→ CONSEGNA:
Riprendi la discussione del forum sulla cache di ccache e prosegui con la risposta di Ginko che segue l'ultima citazione.

→ TESTO FORNITO:
---+---

# cache di ccache

## Ibanez-RgX

Ciao ragazzi sapete dove viene salvata la cache di ccache? In /var/tmp/portage x caso?

Vorrei saperlo perchè così gli assegno una partzione apposita  :Very Happy: 

Grazie 

Ciao

----------

## Ginko

la cache directory puo' essere definita tramite la

variabile di ambiente CCACHE_DIR.

--Gianluca

----------

## Ibanez-RgX

E' una variabile d'ambiente o devo definirla all'interno di make.conf?

Un echo $CCACHE_DIR non mi restituisce nulla

----------

## Ginko

 *Ibanez-RgX wrote:*   

> E' una variabile d'ambiente o devo definirla all'interno di make.conf?

---+---

→ DATI DISPONIBILI:
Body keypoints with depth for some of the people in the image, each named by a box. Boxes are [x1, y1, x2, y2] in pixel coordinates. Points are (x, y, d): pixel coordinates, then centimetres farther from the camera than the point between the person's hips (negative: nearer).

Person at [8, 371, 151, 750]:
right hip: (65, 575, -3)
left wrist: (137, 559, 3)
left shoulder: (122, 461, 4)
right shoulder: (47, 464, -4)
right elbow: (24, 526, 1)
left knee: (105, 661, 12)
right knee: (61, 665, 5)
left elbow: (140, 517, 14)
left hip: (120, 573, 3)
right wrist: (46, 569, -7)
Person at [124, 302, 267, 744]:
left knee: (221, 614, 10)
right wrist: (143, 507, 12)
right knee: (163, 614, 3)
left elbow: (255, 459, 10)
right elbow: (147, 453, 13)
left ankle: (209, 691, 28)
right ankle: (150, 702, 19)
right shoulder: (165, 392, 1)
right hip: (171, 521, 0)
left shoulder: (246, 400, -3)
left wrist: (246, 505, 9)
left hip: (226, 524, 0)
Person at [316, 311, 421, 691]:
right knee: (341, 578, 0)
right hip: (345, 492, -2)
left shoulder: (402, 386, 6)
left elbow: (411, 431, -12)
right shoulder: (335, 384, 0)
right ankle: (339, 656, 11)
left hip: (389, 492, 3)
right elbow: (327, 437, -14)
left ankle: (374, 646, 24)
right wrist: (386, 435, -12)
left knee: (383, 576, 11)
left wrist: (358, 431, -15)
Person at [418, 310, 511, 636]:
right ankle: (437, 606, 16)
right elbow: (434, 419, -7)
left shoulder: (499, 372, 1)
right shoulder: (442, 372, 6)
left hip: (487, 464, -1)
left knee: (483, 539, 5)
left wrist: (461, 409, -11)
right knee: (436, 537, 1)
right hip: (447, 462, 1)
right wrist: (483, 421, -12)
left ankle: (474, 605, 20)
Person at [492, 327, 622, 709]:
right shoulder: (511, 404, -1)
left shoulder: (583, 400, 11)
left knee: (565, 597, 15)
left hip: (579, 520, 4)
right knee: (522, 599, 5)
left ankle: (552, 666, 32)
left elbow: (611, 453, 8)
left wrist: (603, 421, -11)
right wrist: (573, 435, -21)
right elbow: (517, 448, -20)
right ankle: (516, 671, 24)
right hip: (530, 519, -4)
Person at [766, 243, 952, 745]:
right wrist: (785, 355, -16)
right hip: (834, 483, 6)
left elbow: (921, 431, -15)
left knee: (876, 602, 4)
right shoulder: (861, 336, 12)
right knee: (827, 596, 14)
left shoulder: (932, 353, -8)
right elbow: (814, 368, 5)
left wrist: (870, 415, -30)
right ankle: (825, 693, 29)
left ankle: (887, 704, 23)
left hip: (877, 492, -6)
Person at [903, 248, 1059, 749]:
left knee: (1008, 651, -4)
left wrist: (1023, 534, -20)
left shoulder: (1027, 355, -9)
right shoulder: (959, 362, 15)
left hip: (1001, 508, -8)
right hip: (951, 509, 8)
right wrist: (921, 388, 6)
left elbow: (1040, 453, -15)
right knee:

---+---

→ RISULTATO:
> 
> Un echo $CCACHE_DIR non mi restituisce nulla

 

Devi settarla nell'ambiente dove fai partire ccache. La puoi mettere nel .profile dell'utente oppure 

in /etc/profile nel qul caso la variabile e' comune a tutti gli utenti del sistema.

Non dimenticare di dare 

```
source ~/.profile (o source /etc/profile)
```

dopo aver editato il file.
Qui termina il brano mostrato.